Alessandro Tulli

Personal information
- Date of birth: 8 April 1982 (age 43)
- Place of birth: Rome, Italy
- Height: 1.85 m (6 ft 1 in)
- Position: Striker

Senior career*
- Years: Team / Apps / (Gls)
- 2000–2006: Roma / 0 / (0)
- 2001–2002: → Vicenza (loan) / 8 / (0)
- 2002–2003: → Livorno (loan) / 4 / (1)
- 2003–2004: → Salernitana (loan) / 29 / (6)
- 2004–2006: → Triestina (loan) / 45 / (10)
- 2006–2008: Lecce / 33 / (6)
- 2008–2010: Piacenza / 29 / (3)
- 2012–2013: Latina / 12 / (1)

International career^{‡}
- 1999: Italy U-17 / 1 / (0)
- 2001: Italy U-18 / 1 / (0)

= Alessandro Tulli =

Italian footballer (born 1982)

 Alessandro Tulli (born 8 April 1982) is an Italian footballer.

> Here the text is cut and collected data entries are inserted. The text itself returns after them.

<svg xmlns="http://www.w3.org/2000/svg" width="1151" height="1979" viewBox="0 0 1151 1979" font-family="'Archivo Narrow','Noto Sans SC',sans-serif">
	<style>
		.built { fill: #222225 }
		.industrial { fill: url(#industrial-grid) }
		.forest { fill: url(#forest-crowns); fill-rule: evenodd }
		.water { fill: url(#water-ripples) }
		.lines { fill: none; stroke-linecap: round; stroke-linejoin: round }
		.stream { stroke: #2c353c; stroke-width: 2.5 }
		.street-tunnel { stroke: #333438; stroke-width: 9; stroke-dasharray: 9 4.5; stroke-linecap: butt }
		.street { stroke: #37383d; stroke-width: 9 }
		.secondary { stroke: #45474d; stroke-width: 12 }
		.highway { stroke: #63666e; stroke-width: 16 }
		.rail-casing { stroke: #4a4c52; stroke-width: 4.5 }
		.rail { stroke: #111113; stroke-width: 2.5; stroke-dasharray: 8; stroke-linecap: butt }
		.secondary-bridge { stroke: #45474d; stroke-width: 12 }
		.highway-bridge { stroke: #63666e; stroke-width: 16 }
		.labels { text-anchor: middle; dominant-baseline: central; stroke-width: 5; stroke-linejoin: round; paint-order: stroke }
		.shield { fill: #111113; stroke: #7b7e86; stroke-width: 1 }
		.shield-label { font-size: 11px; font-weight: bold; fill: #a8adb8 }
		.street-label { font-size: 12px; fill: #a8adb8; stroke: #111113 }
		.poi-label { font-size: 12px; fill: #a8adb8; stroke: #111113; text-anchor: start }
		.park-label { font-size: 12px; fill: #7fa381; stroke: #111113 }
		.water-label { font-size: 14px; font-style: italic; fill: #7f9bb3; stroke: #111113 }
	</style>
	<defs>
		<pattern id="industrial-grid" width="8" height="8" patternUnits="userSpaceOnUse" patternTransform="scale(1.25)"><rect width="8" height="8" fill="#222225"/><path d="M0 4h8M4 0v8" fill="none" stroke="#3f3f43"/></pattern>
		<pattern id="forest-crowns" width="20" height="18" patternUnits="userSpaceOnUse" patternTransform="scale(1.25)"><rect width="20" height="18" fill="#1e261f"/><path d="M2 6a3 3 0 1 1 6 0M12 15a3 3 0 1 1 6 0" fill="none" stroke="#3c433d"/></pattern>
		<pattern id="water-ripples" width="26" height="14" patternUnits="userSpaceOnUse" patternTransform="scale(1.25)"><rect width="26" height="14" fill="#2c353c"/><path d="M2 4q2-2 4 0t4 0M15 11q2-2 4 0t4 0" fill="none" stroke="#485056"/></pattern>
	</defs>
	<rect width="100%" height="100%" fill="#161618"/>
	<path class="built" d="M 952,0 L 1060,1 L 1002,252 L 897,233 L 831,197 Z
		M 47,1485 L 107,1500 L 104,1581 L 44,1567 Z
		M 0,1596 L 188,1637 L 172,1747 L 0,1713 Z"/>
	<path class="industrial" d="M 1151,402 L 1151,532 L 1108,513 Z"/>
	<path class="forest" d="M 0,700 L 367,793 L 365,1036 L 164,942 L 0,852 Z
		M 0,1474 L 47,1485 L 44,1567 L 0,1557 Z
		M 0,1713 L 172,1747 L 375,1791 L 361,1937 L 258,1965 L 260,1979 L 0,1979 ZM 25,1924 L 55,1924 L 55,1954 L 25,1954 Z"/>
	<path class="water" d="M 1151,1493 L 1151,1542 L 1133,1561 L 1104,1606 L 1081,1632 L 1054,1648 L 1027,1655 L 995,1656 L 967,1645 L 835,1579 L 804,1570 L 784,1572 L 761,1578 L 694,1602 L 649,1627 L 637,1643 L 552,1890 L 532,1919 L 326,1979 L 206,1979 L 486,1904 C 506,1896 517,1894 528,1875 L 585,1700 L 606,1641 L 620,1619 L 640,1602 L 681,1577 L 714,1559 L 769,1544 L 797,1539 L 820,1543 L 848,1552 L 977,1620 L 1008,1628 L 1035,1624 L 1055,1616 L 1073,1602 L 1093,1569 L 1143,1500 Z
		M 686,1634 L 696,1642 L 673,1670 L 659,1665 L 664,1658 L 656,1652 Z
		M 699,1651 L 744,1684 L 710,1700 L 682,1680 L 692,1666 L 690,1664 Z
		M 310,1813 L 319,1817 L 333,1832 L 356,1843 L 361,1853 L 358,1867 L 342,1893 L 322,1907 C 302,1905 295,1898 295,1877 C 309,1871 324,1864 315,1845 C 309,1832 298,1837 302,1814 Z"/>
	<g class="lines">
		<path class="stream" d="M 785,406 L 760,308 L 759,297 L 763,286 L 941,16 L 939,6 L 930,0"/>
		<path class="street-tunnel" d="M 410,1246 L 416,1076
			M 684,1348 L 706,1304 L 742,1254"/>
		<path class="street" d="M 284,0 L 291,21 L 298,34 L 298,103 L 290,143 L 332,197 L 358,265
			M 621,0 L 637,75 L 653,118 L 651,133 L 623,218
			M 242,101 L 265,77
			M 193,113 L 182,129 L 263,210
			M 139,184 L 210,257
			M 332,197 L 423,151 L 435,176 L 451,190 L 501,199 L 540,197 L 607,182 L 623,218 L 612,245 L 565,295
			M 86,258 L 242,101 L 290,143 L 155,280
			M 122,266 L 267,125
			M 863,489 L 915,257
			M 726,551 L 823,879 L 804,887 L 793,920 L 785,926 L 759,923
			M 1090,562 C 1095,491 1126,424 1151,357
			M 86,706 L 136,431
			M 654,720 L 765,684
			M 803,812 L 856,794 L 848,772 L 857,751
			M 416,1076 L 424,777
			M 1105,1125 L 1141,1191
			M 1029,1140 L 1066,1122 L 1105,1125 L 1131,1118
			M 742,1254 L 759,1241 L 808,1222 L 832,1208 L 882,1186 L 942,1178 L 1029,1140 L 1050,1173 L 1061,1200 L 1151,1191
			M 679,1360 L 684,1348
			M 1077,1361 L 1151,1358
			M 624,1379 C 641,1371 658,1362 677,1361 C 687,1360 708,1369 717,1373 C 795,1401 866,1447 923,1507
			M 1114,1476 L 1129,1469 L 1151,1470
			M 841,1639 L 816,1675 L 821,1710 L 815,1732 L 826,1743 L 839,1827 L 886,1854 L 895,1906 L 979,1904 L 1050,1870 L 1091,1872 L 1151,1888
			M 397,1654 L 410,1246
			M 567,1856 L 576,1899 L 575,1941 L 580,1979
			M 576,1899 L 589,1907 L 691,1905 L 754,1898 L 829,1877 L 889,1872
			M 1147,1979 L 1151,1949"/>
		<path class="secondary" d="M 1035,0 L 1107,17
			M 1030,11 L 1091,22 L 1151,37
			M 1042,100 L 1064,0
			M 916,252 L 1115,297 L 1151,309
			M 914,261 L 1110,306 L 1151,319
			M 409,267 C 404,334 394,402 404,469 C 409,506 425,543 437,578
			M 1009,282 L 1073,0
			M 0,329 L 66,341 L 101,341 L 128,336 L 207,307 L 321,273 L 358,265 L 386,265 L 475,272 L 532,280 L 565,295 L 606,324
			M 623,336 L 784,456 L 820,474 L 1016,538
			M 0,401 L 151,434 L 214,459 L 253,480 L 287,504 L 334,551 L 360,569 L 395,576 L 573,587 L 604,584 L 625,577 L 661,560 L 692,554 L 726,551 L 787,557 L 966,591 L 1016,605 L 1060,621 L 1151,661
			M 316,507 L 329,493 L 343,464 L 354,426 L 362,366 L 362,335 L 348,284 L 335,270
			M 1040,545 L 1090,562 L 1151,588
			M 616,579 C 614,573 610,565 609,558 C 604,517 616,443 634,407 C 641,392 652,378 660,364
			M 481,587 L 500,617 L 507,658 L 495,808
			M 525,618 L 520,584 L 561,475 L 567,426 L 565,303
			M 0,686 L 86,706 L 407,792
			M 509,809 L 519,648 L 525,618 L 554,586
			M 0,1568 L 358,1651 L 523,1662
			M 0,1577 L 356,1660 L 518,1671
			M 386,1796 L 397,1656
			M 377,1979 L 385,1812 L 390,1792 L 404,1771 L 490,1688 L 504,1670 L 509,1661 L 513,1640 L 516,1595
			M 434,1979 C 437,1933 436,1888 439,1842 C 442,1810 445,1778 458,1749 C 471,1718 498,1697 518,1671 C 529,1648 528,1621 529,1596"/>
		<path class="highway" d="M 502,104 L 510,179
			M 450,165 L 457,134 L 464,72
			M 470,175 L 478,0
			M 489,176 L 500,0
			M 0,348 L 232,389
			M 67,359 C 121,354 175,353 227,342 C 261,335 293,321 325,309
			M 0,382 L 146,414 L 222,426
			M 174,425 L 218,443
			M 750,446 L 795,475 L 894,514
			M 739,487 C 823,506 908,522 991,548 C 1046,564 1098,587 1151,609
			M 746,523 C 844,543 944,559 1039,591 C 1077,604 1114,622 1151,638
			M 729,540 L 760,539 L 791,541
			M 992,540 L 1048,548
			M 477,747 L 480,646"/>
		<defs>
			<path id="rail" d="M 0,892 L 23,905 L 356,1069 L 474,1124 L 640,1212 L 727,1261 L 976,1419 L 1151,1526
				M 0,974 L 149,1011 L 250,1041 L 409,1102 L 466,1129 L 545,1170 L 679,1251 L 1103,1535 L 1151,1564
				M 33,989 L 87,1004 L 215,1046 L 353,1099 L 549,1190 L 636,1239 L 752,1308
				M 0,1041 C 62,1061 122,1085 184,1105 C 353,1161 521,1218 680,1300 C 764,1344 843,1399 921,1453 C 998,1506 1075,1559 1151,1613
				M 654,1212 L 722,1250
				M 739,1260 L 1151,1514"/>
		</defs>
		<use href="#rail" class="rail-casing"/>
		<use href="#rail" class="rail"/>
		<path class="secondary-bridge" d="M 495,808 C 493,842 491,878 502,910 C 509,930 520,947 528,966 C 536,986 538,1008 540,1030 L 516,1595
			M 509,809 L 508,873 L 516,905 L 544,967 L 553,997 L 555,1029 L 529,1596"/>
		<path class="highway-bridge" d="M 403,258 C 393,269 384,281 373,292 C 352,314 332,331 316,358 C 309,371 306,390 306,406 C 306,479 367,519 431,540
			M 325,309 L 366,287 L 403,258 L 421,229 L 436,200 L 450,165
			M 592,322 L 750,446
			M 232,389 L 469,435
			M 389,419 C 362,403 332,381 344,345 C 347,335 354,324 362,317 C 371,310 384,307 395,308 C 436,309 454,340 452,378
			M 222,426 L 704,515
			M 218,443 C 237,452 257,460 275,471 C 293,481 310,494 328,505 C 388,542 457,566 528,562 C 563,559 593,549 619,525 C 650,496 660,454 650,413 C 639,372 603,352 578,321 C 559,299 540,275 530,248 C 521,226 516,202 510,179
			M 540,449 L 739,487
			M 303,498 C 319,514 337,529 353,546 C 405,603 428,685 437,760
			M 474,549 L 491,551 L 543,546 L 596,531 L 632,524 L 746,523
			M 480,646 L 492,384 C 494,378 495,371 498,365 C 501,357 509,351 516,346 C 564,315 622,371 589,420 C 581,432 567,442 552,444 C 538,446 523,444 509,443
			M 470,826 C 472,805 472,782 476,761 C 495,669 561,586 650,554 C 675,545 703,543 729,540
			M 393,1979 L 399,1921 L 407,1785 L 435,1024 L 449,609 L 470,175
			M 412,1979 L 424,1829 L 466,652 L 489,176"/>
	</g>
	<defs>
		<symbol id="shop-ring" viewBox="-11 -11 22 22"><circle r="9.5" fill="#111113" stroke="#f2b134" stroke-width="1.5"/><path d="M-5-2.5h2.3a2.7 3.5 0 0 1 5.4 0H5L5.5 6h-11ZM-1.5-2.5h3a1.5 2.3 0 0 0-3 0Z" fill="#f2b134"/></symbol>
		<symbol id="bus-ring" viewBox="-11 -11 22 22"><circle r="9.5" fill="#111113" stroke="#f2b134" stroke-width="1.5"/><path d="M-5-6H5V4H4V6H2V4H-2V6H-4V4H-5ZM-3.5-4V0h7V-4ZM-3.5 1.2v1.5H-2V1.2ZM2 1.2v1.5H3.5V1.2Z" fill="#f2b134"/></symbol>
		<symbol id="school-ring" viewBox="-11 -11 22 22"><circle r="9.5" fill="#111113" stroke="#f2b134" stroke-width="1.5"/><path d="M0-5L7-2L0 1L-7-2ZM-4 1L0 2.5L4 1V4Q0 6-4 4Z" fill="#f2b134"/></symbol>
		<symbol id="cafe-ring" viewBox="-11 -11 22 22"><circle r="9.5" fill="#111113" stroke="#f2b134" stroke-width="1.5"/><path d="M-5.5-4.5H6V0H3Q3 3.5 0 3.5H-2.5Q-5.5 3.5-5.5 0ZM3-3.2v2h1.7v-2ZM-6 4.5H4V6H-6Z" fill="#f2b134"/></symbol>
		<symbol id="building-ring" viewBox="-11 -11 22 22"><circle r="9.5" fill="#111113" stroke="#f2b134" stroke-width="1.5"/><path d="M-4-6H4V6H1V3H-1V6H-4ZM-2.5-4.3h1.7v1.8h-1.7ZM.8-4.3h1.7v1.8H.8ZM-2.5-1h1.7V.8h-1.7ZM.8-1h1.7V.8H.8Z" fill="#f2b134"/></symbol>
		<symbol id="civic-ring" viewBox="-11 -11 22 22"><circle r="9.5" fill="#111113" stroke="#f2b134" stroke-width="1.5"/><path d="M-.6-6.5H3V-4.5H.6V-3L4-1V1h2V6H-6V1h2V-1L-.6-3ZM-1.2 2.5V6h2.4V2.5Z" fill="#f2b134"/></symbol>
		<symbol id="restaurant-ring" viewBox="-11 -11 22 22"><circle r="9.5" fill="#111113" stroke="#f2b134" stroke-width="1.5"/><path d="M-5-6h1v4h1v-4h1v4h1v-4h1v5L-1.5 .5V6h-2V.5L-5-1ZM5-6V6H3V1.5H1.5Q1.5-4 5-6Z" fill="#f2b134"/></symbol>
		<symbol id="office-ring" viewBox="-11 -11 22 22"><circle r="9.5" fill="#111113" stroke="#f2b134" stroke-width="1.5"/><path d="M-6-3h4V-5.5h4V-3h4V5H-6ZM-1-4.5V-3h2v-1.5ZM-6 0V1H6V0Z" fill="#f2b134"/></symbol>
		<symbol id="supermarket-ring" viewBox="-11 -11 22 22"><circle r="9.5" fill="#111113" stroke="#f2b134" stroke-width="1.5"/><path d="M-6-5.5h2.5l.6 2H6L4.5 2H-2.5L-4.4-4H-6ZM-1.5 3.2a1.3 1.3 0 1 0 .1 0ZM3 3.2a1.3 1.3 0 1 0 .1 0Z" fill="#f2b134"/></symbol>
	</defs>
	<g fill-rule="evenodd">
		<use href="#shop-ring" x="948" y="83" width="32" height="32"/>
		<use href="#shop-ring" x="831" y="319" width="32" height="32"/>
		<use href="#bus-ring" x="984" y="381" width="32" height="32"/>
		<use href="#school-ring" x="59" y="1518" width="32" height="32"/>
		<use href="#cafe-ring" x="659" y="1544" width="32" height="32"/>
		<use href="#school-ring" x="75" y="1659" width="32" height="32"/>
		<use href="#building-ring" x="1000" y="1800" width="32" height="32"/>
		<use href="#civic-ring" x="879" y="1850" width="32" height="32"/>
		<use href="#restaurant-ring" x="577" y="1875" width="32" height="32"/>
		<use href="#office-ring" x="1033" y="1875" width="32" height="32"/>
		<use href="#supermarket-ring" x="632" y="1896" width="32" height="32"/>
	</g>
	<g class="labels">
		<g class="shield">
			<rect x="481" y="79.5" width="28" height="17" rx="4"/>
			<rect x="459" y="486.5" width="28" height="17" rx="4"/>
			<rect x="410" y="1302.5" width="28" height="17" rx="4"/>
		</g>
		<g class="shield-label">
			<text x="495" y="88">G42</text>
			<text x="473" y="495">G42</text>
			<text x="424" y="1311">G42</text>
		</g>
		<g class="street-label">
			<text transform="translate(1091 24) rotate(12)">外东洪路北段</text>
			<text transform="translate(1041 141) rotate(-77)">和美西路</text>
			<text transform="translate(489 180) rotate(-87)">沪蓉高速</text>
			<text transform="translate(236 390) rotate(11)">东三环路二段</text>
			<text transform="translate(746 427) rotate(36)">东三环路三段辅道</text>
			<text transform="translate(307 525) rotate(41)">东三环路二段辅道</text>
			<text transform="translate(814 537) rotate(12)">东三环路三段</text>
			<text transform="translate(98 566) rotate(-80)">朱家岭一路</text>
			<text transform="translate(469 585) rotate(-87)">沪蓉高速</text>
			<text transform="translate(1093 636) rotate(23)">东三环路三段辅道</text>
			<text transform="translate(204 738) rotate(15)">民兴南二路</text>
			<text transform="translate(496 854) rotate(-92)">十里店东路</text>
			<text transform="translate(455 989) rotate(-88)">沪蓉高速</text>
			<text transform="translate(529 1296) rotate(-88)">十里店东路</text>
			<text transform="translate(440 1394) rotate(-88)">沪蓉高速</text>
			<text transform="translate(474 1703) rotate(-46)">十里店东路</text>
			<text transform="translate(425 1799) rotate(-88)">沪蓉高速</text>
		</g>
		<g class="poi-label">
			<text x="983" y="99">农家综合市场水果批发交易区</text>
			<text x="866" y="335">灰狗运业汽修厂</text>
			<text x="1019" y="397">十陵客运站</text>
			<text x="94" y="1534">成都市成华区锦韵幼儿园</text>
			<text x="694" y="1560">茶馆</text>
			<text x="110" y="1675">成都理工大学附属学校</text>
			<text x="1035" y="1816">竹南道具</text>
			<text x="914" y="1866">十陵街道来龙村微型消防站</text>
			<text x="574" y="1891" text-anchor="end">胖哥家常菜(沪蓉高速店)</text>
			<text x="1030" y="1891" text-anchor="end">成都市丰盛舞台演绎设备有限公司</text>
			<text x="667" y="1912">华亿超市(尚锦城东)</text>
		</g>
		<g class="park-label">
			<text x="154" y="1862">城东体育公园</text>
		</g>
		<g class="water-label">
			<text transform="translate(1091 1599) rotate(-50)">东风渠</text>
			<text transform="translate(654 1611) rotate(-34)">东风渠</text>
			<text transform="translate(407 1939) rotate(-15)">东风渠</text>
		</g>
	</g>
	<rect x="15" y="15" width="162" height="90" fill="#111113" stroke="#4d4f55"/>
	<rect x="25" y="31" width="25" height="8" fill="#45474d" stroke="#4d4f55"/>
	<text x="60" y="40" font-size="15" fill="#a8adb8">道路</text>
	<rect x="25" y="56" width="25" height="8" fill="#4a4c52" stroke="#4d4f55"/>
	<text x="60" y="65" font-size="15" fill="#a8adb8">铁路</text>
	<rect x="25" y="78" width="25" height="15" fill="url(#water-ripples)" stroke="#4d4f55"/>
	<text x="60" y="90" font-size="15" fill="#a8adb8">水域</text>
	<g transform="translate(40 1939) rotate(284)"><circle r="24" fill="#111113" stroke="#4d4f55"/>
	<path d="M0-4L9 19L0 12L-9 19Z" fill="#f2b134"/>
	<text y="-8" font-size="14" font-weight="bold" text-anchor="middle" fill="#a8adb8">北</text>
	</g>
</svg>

Tulli began his career in the youth system of A.S. Roma. He was loaned to several Serie B clubs before U.S. Lecce acquired him in a join-ownership bid on 31 August 2006, for €250,000.

On 31 January 2008, Piacenza bought the remaining half of his rights from A.S. Roma for a reported €650,000 (via Lecce, which Lecce paid €350,000 to Roma), and Tulli joined Piacenza alongside Zlatko Dedič and Matteo Serafini as a replacement for Daniele Cacia. However, he lost his starting place during the 2008–09 Serie B season, and he also suffered an injury in the summer of 2008.

In June 2010, Lecce relinquished the remaining 50% registration rights for free. In January 2011, Piacenza released Tulli. After a year without a club, Tulli signed with Latina.

Tulli became a free agent again in the summer of 2013.